• Texto de lectura

¿Qué calidad del agua llega a mi casa?

 

¿Sabemos realmente qué tan segura es el agua que llega a nuestras casas? En México, la respuesta es incierta: no existe un sistema público, confiable y accesible que nos informe sobre la calidad del agua que consumimos en nuestros hogares. Aunque existen normativas como la NOM-127-SSA1-2021 que establece los límites permisibles de calidad, en la práctica el acceso a esa información es casi nulo para la ciudadanía.

En otros países, el acceso a la información sobre la calidad del agua potable es un derecho garantizado. Por ejemplo, en Colombia, los organismos operadores están obligados a publicar periódicamente el Índice de Riesgo de la Calidad del Agua (IRCA), que permite a cualquier persona conocer el nivel de seguridad del agua que consume. En España, los sistemas de información son aún más robustos: a través de portales públicos, la ciudadanía puede consultar los resultados actualizados de los controles de calidad en cada localidad, con detalle de los parámetros analizados y su comparación con los límites normativos.

Estos ejemplos muestran que es posible construir sistemas transparentes y accesibles, donde la calidad del agua no es un misterio, sino un dato público que fortalece la confianza en las instituciones.

En México nos urge llenar ese vacío mediante la generación y difusión de información sobre la calidad del agua que llega a las viviendas en todas las ciudades del país. Con el acompañamiento de especialistas y organismos operadores, hay que medir la calidad del agua e informar a la población.

La calidad del agua no es solo un asunto de percepción: es un tema de salud pública. Un agua que no cumple con los estándares adecuados puede ser vehículo de enfermedades que pueden afectar desde el estómago hasta la piel, o incluso provocar afectaciones a largo plazo debido a contaminantes invisibles pero peligrosos, como el arsénico o el plomo. ¿Cómo saber si el agua que recibimos es apta para consumo humano? El color, el olor y el sabor pueden ser señales de alerta, pero muchas veces las amenazas no son perceptibles a simple vista.

Pero una iniciativa como esta no debería quedarse solo en la medición de la calidad del agua que llega a los domicilios. También debería promover acciones simples pero cruciales en casa, como mantener limpios los tinacos y cisternas, revisar que las tuberías no tengan fugas o corrosión, y preguntar al organismo operador si existe algún contaminante que haga necesario instalar un filtro especial.

Es urgente dar un paso hacia la transparencia en este tema que nos afecta a todos. La calidad del agua debería ser un dato público, actualizado y verificable por cualquier persona, y no un secreto reservado a los laboratorios o a los organismos operadores. Hasta que eso ocurra, aplaudiremos cualquier iniciativa para que la ciudadanía conozca, exija y participe en la mejora de sus servicios.

• Lista de tareas
1. Cita el fragmento del texto sobre la calidad del agua desde "Estos ejemplos muestran" hasta "a la población.".
2. Di si cada afirmación coincide con el texto sobre la calidad del agua, respondiendo sí o no y citando las palabras del texto que lo deciden.
(a) En Colombia, los organismos operadores deben publicar periódicamente el IRCA.
(b) En México hay un sistema público y accesible que informa sobre la calidad del agua de los hogares.
(c) El color, el olor y el sabor siempre permiten detectar las amenazas del agua.

• Información proporcionada
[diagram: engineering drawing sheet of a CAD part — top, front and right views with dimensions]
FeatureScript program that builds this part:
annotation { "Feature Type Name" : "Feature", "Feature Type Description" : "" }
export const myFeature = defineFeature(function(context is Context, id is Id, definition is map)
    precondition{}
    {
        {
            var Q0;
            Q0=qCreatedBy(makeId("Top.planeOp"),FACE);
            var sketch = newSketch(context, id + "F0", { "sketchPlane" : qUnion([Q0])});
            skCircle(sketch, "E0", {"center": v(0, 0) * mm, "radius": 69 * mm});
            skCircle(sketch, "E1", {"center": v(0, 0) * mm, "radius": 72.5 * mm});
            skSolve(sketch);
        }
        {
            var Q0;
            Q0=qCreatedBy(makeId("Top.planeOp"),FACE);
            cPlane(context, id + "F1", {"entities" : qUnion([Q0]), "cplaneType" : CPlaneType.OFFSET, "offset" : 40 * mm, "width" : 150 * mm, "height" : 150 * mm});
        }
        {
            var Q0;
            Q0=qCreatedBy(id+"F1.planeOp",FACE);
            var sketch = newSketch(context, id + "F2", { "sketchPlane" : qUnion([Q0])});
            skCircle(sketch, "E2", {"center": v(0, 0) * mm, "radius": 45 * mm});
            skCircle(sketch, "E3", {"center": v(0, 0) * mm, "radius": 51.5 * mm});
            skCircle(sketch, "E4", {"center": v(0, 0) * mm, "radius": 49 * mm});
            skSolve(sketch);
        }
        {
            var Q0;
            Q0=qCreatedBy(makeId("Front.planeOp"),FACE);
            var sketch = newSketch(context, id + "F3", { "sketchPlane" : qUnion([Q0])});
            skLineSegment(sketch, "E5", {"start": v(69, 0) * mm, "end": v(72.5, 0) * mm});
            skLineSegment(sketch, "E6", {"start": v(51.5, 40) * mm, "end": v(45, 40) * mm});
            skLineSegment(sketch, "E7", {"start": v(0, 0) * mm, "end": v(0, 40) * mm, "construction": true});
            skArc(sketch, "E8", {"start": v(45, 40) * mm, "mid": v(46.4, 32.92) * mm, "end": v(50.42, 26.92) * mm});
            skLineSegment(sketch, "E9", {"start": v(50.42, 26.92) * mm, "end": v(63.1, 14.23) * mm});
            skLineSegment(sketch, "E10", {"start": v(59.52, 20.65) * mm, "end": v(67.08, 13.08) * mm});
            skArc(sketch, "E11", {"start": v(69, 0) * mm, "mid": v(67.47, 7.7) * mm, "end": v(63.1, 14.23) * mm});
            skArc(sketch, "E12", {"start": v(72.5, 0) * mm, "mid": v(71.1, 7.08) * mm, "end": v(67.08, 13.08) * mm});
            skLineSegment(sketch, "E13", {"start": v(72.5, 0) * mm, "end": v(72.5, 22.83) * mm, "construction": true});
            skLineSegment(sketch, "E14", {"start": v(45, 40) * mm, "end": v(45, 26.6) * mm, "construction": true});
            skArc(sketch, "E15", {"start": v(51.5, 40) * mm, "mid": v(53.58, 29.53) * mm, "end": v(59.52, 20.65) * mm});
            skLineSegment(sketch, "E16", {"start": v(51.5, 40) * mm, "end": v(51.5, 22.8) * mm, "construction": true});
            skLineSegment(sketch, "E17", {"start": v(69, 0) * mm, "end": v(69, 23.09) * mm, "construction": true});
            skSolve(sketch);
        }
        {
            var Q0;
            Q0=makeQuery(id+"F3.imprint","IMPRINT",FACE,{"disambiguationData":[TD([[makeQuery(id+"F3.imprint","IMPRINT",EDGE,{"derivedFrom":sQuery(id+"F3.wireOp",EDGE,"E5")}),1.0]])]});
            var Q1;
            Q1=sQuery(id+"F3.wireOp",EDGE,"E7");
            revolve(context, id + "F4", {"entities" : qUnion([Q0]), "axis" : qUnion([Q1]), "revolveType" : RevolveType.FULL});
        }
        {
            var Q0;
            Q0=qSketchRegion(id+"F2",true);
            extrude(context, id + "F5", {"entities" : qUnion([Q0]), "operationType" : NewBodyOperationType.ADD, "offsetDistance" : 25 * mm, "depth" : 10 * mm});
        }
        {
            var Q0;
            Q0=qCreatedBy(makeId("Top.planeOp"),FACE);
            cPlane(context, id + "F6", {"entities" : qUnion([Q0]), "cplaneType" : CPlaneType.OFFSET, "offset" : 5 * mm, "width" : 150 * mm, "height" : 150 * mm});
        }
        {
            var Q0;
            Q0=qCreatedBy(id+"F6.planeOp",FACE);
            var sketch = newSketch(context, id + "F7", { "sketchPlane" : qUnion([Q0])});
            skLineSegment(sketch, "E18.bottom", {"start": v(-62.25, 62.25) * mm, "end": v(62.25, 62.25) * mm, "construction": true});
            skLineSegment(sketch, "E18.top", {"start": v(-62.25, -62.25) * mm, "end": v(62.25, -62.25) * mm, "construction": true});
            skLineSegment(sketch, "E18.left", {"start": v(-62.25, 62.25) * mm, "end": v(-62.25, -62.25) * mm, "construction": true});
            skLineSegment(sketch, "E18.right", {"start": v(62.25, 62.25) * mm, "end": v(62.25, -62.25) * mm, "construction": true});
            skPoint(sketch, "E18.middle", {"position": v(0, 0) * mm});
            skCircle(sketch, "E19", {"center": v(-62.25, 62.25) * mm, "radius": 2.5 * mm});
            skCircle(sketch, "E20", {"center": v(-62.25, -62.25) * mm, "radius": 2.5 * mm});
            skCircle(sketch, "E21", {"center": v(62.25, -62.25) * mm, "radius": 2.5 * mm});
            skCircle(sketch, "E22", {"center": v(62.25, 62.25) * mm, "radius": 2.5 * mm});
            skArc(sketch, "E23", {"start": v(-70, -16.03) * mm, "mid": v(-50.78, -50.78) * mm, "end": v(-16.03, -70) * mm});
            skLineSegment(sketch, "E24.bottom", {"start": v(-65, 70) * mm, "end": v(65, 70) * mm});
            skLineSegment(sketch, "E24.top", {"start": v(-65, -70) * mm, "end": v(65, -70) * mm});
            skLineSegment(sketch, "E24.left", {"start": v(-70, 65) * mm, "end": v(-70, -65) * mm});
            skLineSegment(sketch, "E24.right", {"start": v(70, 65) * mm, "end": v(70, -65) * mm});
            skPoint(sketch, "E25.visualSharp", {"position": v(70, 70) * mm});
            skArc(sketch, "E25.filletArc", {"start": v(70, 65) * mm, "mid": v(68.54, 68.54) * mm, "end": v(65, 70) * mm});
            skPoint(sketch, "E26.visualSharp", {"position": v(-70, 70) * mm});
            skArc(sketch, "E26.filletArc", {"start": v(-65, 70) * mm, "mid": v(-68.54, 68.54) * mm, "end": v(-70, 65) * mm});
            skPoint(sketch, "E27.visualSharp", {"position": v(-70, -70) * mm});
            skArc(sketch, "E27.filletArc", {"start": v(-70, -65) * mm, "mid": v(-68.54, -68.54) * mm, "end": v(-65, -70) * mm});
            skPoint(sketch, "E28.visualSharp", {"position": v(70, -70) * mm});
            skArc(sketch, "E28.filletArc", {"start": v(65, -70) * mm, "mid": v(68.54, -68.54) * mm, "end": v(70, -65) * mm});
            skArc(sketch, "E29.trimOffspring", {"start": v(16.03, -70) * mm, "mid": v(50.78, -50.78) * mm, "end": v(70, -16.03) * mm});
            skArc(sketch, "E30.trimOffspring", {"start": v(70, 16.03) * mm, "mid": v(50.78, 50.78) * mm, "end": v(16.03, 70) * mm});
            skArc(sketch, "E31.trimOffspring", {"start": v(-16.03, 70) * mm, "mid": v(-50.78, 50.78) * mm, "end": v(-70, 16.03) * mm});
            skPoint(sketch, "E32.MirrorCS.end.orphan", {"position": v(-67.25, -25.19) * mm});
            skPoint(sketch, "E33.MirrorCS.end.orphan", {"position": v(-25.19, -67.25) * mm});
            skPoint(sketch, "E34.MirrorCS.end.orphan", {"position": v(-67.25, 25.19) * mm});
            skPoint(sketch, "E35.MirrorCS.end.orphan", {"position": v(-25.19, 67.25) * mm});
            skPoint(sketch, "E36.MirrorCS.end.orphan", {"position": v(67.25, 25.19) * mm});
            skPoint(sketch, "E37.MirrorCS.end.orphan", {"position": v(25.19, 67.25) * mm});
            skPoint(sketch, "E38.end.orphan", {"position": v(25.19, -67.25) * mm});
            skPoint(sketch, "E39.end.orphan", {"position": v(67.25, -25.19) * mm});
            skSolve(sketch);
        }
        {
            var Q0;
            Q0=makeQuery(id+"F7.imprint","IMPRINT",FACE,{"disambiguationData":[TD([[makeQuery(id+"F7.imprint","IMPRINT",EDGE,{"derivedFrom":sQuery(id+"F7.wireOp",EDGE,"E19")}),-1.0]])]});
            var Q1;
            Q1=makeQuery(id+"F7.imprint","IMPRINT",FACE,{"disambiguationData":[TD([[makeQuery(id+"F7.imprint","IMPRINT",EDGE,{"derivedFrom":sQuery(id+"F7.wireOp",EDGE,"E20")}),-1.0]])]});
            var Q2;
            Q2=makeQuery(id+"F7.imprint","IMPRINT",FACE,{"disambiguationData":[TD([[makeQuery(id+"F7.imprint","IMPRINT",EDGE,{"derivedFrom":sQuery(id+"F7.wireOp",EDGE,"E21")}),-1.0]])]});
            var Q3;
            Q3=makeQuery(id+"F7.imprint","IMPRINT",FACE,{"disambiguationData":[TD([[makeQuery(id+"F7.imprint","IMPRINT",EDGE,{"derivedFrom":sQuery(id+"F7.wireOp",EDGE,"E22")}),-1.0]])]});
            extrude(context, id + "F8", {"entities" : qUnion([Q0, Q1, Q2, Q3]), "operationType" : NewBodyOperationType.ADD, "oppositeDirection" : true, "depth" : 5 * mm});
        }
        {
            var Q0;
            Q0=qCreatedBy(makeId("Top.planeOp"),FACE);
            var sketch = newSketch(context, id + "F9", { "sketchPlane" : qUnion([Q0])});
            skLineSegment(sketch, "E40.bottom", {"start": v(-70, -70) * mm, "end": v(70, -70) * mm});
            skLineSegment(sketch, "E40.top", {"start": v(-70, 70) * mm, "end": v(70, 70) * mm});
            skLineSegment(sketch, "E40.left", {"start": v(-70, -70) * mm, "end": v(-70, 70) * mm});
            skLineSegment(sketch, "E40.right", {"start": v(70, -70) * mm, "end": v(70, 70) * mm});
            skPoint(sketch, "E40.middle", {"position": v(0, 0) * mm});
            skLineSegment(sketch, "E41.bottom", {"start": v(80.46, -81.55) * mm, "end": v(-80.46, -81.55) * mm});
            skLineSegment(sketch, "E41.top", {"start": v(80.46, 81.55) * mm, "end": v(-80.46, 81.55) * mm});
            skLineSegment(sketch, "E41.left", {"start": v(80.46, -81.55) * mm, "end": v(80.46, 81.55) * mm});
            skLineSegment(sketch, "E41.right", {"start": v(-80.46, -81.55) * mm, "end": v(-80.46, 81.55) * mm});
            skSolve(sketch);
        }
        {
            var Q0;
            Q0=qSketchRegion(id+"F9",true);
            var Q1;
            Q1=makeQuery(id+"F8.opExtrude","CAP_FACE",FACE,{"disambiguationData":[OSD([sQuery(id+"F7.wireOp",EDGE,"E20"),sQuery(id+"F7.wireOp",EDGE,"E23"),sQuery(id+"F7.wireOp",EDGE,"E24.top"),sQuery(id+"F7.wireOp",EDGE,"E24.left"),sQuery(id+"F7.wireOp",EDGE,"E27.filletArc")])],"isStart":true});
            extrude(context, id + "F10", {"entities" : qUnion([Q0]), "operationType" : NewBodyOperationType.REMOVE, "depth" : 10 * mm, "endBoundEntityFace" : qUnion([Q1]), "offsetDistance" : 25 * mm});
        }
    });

• Soluciones de ejercicios
1.
Estos ejemplos muestran que es posible construir sistemas transparentes y accesibles, donde la calidad del agua no es un misterio, sino un dato público que fortalece la confianza en las instituciones.

En México nos urge llenar ese vacío mediante la generación y difusión de información sobre la calidad del agua que llega a las viviendas en todas las ciudades del país. Con el acompañamiento de especialistas y organismos operadores, hay que medir la calidad del agua e informar a la población.

2.
(a) Sí: "los organismos operadores están obligados a publicar periódicamente el Índice de Riesgo de la Calidad del Agua (IRCA)".
(b) No: "no existe un sistema público, confiable y accesible que nos informe sobre la calidad del agua que consumimos en nuestros hogares".
(c) No: "muchas veces las amenazas no son perceptibles a simple vista".